Conditioned medium (CM) of monocyte-derived progenitor cells isolated from patients with cardiac allograft vasculopathy (CAV) stimulates proliferation of monocyte-derived progenitor cells from patients without cardiac allograft vasculopathy (no-CAV). A, Conditioned medium of monocyte-derived progenitor cells from patients with cardiac allograft vasculopathy significantly enhances the proliferation rate of control monocyte-derived progenitor cells at 24 hours and 48 hours of incubation relative to untreated cells.

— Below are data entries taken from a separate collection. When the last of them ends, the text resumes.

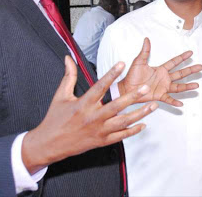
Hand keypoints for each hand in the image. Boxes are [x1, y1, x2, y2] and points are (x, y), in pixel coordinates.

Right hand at [22, 56, 157, 174]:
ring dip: (140, 114)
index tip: (122, 64)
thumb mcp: (60, 95)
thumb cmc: (55, 118)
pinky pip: (120, 136)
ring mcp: (98, 131)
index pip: (100, 86)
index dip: (111, 74)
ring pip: (123, 122)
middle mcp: (93, 117)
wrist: (49, 144)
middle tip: (146, 87)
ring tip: (153, 105)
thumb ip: (69, 76)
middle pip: (117, 106)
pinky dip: (133, 131)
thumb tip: (69, 58)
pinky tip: (143, 124)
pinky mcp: (101, 141)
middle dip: (133, 96)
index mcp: (83, 104)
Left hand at [118, 37, 201, 106]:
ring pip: (178, 86)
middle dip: (191, 70)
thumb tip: (146, 39)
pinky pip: (168, 99)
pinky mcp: (159, 95)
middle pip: (180, 73)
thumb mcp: (139, 61)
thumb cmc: (131, 76)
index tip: (191, 53)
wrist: (126, 88)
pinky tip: (181, 103)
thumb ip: (145, 51)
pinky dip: (174, 102)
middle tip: (200, 67)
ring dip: (187, 86)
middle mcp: (164, 78)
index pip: (174, 62)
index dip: (182, 57)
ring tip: (196, 85)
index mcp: (160, 69)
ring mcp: (163, 87)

Additionally, conditioned medium of monocyte-derived progenitor cells from patients without cardiac allograft vasculopathy reduces proliferation rate in monocyte-derived progenitor cells from patients with cardiac allograft vasculopathy relative to untreated cells. B, Conditioned medium of monocyte-derived progenitor cells from patients with cardiac allograft vasculopathy significantly enhances the proliferation rate of monocyte-derived progenitor cells from patients without cardiac allograft vasculopathy at 24 hours and 48 hours of incubation relative to untreated cells. Moreover, stimulation of monocyte-derived progenitor cells from control subjects with conditioned medium of monocyte-derived progenitor cells from patients without cardiac allograft vasculopathy did not change cell proliferation rate relative to untreated cells. Asterisk indicates P = .02 relative to untreated cells; dagger indicates P = .04 relative to untreated cells; hatch mark indicates P = .01 relative to untreated cells; double dagger indicates P = .03 relative to untreated cells.